Subject: Re: VM system with ARM32 port
To: Neil A. Carson <neil@causality.com>
From: Jonathan Stone <jonathan@DSG.Stanford.EDU>
List: tech-kern
Date: 10/16/1997 20:10:04
On Thu, 16 Oct 1997 11:08:42 -0700,  "Neil A. Carson" <neil@causality.com> writes:

[Gotchas with a virtually-addressed cache and the Mach-derivedVM code]

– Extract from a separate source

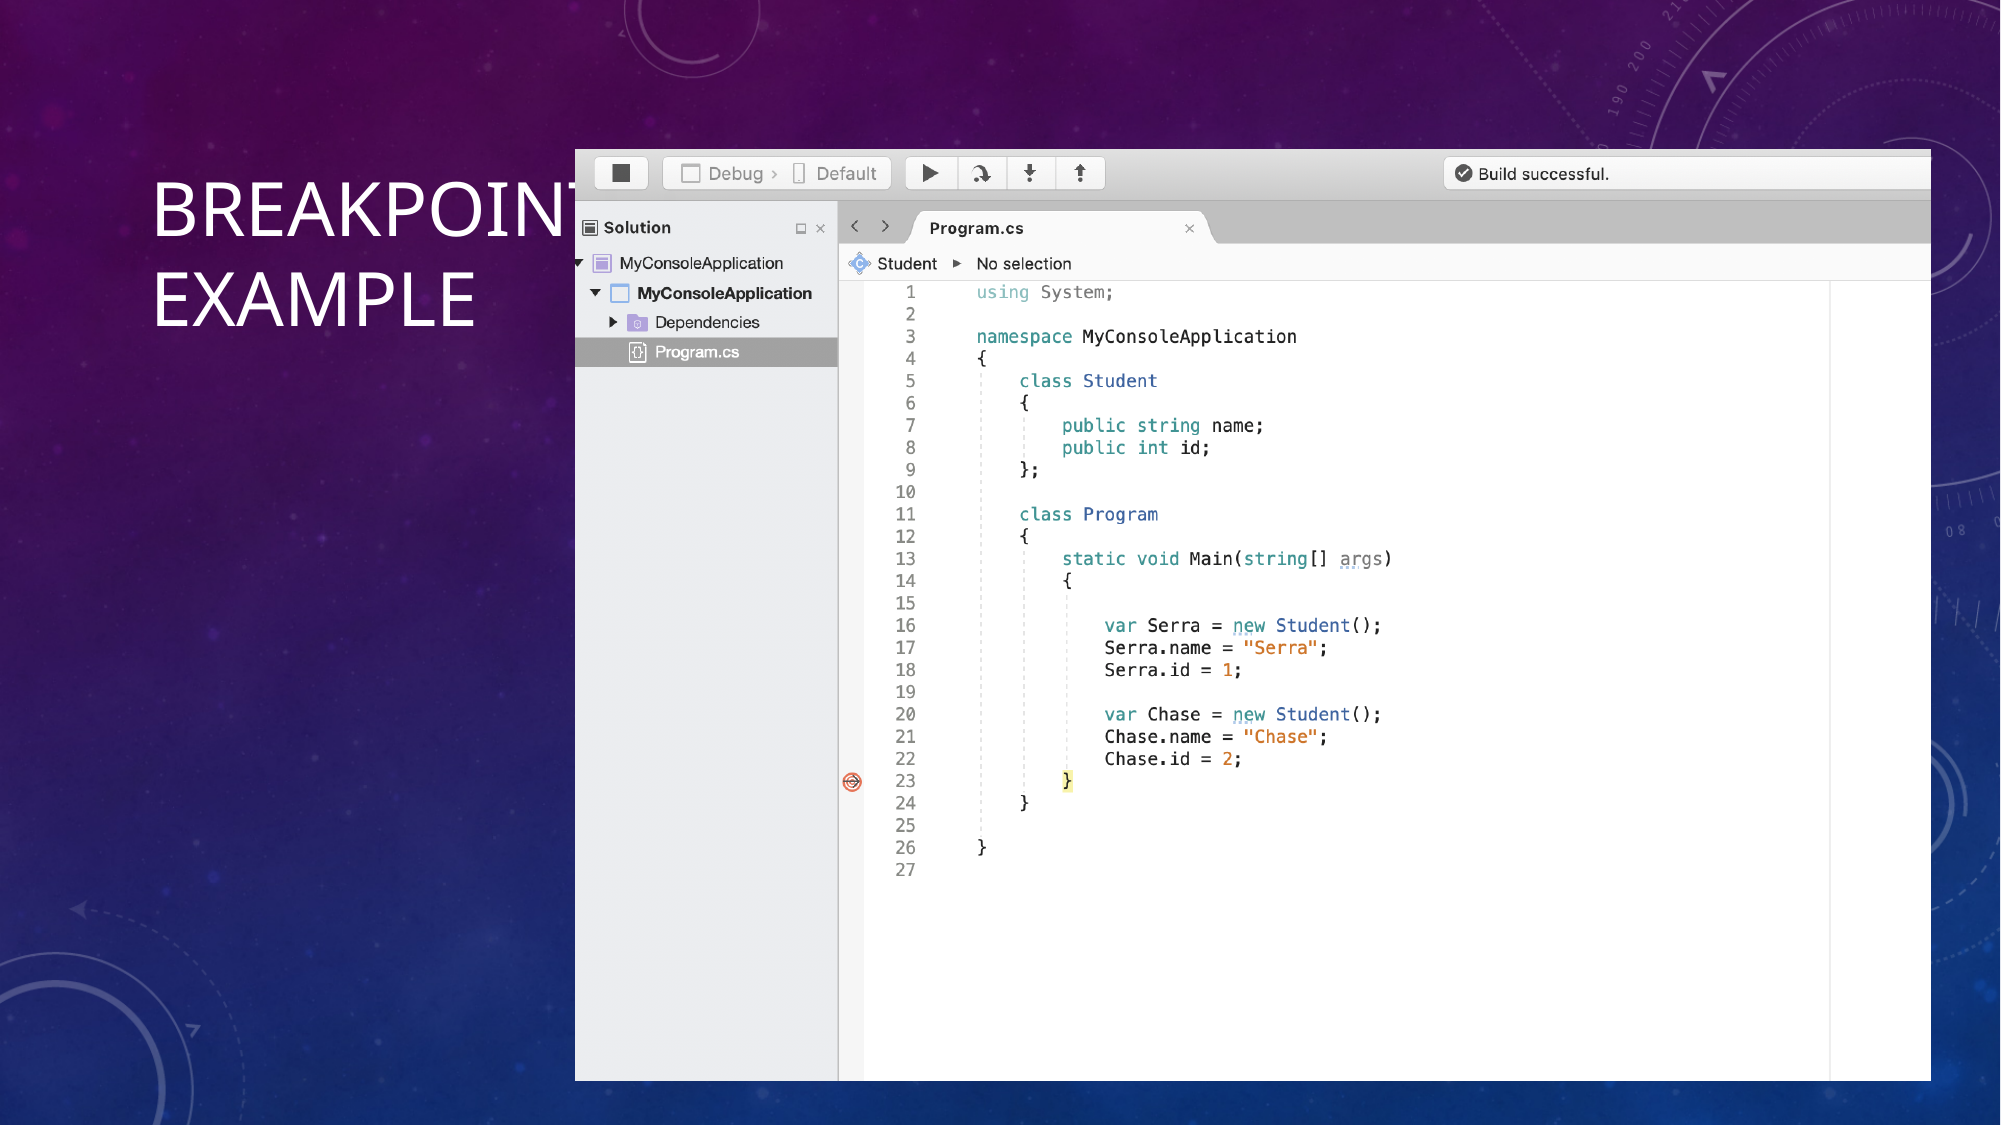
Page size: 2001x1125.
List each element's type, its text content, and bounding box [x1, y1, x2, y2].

title breakpoint example [135, 132, 789, 371]
picture [0, 0, 2001, 1125]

>The present VM system in NetBSD doesn't work too efficiently on the
>StrongARM: This is because of the virtual nature of the instruction and
>data caches (things not cached by physical address), and also because
>when the instruction cache is cleaned, it must be cleaned in its
>entirety.


You don't say explicitly, but I assume the ARM cache is both virtually
indexed and virtually tagged?  It's been a while, but I thought the
performance probems one can run into wtih virtually-indexed,
virtuall-tagged caches were well-known after the Mach port to HP-PA
machines in the late 80s. (9000/835 or thereabouts.)
Virtually-indexed, phyically-tagged caches (e.g., mips3) don't seem
to be nearly so bad.

One simple trick you can use it to keep a software hint (a cache)
inside the ARM-specific pmap code. The hint indicates whether the
I-cache is clean.  Set it when you flush the i-cache; clear it when
you go to userspace.  (You might also need to change it if the kernel
I-space mappings change, e.g., after loading an LKM but before
executing any of the code.)

This gets you the reduced-icache-flush wins of a multiple-page
multiple-page alternative to pmap_enter(), but without actually
changing any existing pmap code, or writing glue code for other ports
that don't have the multiple-page interface.

I've tried several performance tweaks for related isseus in other VM
systems. I can suggest some other ideas, but I'd need a bit more
detail on the StrongARM VM hardware.  And I imagine it's pretty likely
someone at DEC -- maybe cgd? -- has looked at more ARM-specific
tweaks.  But if you don't hear from someone else, get in touch with me
via email.